I’m not saying it’s a waste of time to explore the South Seas.  Just don’t expect it to be one continuous paradise, that’s all.  Desert islands are wonderful places to explore in the short term, but most humans thrive on change. They need to be stimulated and challenged.  We’re also
gregarious animals and need to meet new people and cope with different circumstances. One desert island soon becomes like any other desert island and paradise gradually begins to look like the drippy old Pacific Northwest from which you fled in the first place.

If paradise is a condition of great happiness, as the dictionary suggests, then cruising in a sailboat too often produces happiness at too great a cost, which leads in turn to great unhappiness, unless you’re a multi-millionaire.

The fact is that you can’t buy paradise, or even happiness, with expensive equipment. The joys of cruising are serendipitous. The more directly you pursue them, the more they elude you. But if you go about the honest business of guiding your boat from one harbor to another, doing an honest day’s work as any good sailor might, then happiness will creep upon you when you’re not looking, and ambush you.
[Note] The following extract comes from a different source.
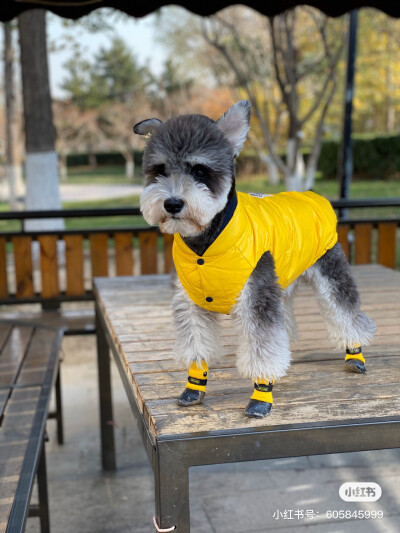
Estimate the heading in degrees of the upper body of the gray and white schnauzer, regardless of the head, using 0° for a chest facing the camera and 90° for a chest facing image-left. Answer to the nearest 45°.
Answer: approximately 45°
That’s the true definition of paradise.

http://www.svbellastar.com/

Today’s Thought
Where choice begins, Paradise ends, innocence ends, for what is Paradise but the absence of any need to choose this action?
— Arthur Miller, After the Fall

Tailpiece
Quote from The Guardian, London:
“American record-holder Rowdy Gaines was surprisingly eaten by Bruce Hughes in the men’s 200 meters freestyle.”

 
(Drop by every Monday, Wednesday, Friday for a new Mainly about Boats column.)

3 comments:

Kevin H said...

What a wonderfully insightful article. Thank you. Coming from Durban South Africa, I was bewildered when arriving in the Caribbean to find that the weather was little different than home and the facilities way poorer, - so were was paradise?! However, the constant change to different locations/people and the challenges of a circumnavigation collectively made the whole a trip through and with paradise. Of course, some people soon tire of fish and coconuts, but hey, you can't please all the people all the time.

Deb said...

We're departing for fulltime cruising the end of summer but we're not going to Paradise, we're taking it with us in the firm of a 38-year marriage/friendship/partnership that most people can only dream about. Excellent post. Thanks for reminding me of this.

Deb
S/V Kintala
www.theretirementproject.blogspot.com

Jack said...

John,
paradise is certainly cerebral, which one can manifest this into the physical. That said, one person's paradise is another person's hell...... Try not to marry the other person.